Śmiertelnie potrącił trzy kobiety, teraz trafi do więzienia

2019-02-26 6:47
Temida
Autor: fot. Archiwum

Cztery lata za kratkami spędzi Grzegorz W., który wjechał w osoby wracające z pasterki. Chodzi o wypadek, do którego w 2017 roku doszło w Kobyłce. Wyrok nie jest prawomocny.

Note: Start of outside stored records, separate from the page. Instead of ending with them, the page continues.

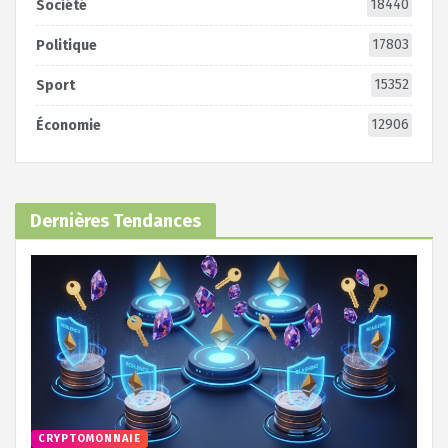
18440
Société
17803
Politique
15352
Sport
12906
Économie
Dernières Tendances
CRYPTOMONNAIE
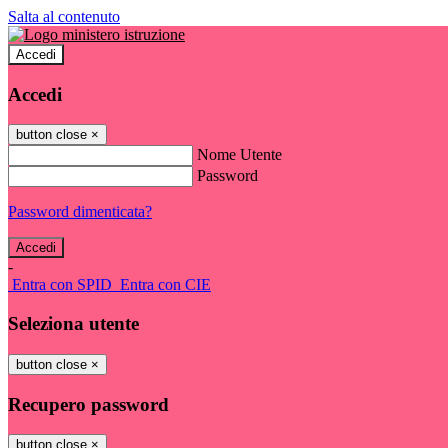
Salta al contenuto
Accedi
Accedi
button close
×
Nome Utente
Password
Password dimenticata?
-
Entra con SPID
Entra con CIE
Seleziona utente
button close
×
Recupero password
button close
×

Sędzia Robert Żak z Sądu Rejonowego w Wołominie uzasadniał wyrok między innymi tym, że oskarżony nie był wcześniej karany, przeprosił bliskich ofiar i wyraził skruchę. Nie bez znaczenia jest także jego postawa na miejscu wypadku, z którego nie uciekł. Niewątpliwie jednak śmierć trzech kobiet w wieku 16, 43 i 70-lat to wina kierowcy. Miał jechać z nadmierną prędkością i nie zachować szczególnej ostrożności. Według biegłego samochód mógł mieć na liczniku 90 kilometrów na godzinę. 23-latek tłumaczył przed sądem, że nie widział pieszych, bo oślepiły go światła auta jadącego z naprzeciwka. Te zeznania potwierdziła jego pasażerka, która byłam w aucie w momencie wypadku. Warunki do jazdy tej nocy były dobre, a ruch był znikomy. Sprawcy wypadku groziło nawet 8 lat więzienia, prokuratura domagała się 6 lat pozbawienia wolności. Sąd jednak wymierzył karę o połowę niższą od maksymalnej. Do tego odebrał mężczyźnie prawo jazdy na cztery lata. Wyrok nie jest prawomocny. Nie wykluczone są odwołania.